● **TASK STATEMENT**
Would you retype the listing below exactly as given?

● **INFORMATION SUPPLIED**
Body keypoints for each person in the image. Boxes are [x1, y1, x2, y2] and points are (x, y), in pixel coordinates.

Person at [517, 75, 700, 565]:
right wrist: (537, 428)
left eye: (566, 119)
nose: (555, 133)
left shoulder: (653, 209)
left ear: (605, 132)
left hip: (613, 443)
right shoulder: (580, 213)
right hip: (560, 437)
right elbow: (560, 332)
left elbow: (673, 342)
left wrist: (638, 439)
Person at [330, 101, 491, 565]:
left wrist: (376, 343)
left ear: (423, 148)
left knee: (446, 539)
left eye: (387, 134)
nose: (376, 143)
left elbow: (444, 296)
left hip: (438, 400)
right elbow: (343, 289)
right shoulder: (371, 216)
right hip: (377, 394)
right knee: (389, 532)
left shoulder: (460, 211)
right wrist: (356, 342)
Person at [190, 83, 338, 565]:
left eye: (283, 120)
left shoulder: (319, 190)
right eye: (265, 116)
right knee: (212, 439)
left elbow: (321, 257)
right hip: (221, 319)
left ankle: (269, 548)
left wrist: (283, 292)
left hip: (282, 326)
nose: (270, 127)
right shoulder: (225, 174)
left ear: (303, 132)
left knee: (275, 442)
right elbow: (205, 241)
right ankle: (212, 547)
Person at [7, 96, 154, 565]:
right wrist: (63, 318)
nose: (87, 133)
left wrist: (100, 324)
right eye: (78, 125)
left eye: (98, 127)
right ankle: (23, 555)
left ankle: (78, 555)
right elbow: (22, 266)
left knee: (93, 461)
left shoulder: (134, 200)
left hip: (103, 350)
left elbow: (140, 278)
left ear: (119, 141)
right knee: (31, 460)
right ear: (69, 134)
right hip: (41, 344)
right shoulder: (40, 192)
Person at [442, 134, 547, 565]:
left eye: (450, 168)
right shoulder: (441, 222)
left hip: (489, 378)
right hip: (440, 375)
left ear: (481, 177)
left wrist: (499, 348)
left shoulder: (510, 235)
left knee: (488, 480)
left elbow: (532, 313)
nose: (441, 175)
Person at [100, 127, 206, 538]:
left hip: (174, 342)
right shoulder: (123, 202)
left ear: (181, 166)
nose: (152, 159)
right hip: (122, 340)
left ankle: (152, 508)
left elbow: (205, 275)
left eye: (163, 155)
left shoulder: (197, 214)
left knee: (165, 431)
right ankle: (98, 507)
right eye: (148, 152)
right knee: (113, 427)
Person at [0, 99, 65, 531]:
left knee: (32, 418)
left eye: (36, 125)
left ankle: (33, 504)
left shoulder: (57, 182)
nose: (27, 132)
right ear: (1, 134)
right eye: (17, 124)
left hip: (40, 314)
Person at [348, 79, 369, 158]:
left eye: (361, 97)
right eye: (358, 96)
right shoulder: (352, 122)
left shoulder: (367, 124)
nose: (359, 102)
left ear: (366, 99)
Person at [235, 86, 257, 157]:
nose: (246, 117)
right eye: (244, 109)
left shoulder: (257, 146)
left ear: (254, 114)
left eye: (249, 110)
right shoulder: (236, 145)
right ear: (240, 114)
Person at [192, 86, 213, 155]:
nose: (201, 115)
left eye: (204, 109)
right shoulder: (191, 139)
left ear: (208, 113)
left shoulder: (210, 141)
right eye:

● **YOUR SOLUTION**
Body keypoints for each person in the image. Boxes are [x1, y1, x2, y2] and points are (x, y), in pixel coordinates.

Person at [517, 75, 700, 565]:
right wrist: (537, 428)
left eye: (566, 119)
nose: (555, 133)
left shoulder: (653, 209)
left ear: (605, 132)
left hip: (613, 443)
right shoulder: (580, 213)
right hip: (560, 437)
right elbow: (560, 332)
left elbow: (673, 342)
left wrist: (638, 439)
Person at [330, 101, 491, 565]:
left wrist: (376, 343)
left ear: (423, 148)
left knee: (446, 539)
left eye: (387, 134)
nose: (376, 143)
left elbow: (444, 296)
left hip: (438, 400)
right elbow: (343, 289)
right shoulder: (371, 216)
right hip: (377, 394)
right knee: (389, 532)
left shoulder: (460, 211)
right wrist: (356, 342)
Person at [190, 83, 338, 565]:
left eye: (283, 120)
left shoulder: (319, 190)
right eye: (265, 116)
right knee: (212, 439)
left elbow: (321, 257)
right hip: (221, 319)
left ankle: (269, 548)
left wrist: (283, 292)
left hip: (282, 326)
nose: (270, 127)
right shoulder: (225, 174)
left ear: (303, 132)
left knee: (275, 442)
right elbow: (205, 241)
right ankle: (212, 547)
Person at [7, 96, 154, 565]:
right wrist: (63, 318)
nose: (87, 133)
left wrist: (100, 324)
right eye: (78, 125)
left eye: (98, 127)
right ankle: (23, 555)
left ankle: (78, 555)
right elbow: (22, 266)
left knee: (93, 461)
left shoulder: (134, 200)
left hip: (103, 350)
left elbow: (140, 278)
left ear: (119, 141)
right knee: (31, 460)
right ear: (69, 134)
right hip: (41, 344)
right shoulder: (40, 192)
Person at [442, 134, 547, 565]:
left eye: (450, 168)
right shoulder: (441, 222)
left hip: (489, 378)
right hip: (440, 375)
left ear: (481, 177)
left wrist: (499, 348)
left shoulder: (510, 235)
left knee: (488, 480)
left elbow: (532, 313)
nose: (441, 175)
Person at [100, 127, 206, 538]:
left hip: (174, 342)
right shoulder: (123, 202)
left ear: (181, 166)
nose: (152, 159)
right hip: (122, 340)
left ankle: (152, 508)
left elbow: (205, 275)
left eye: (163, 155)
left shoulder: (197, 214)
left knee: (165, 431)
right ankle: (98, 507)
right eye: (148, 152)
right knee: (113, 427)
Person at [0, 99, 65, 531]:
left knee: (32, 418)
left eye: (36, 125)
left ankle: (33, 504)
left shoulder: (57, 182)
nose: (27, 132)
right ear: (1, 134)
right eye: (17, 124)
left hip: (40, 314)
Person at [348, 79, 369, 158]:
left eye: (361, 97)
right eye: (358, 96)
right shoulder: (352, 122)
left shoulder: (367, 124)
nose: (359, 102)
left ear: (366, 99)
Person at [235, 86, 257, 157]:
nose: (246, 117)
right eye: (244, 109)
left shoulder: (257, 146)
left ear: (254, 114)
left eye: (249, 110)
right shoulder: (236, 145)
right ear: (240, 114)
Person at [192, 86, 213, 155]:
nose: (201, 115)
left eye: (204, 109)
right shoulder: (191, 139)
left ear: (208, 113)
left shoulder: (210, 141)
right eye:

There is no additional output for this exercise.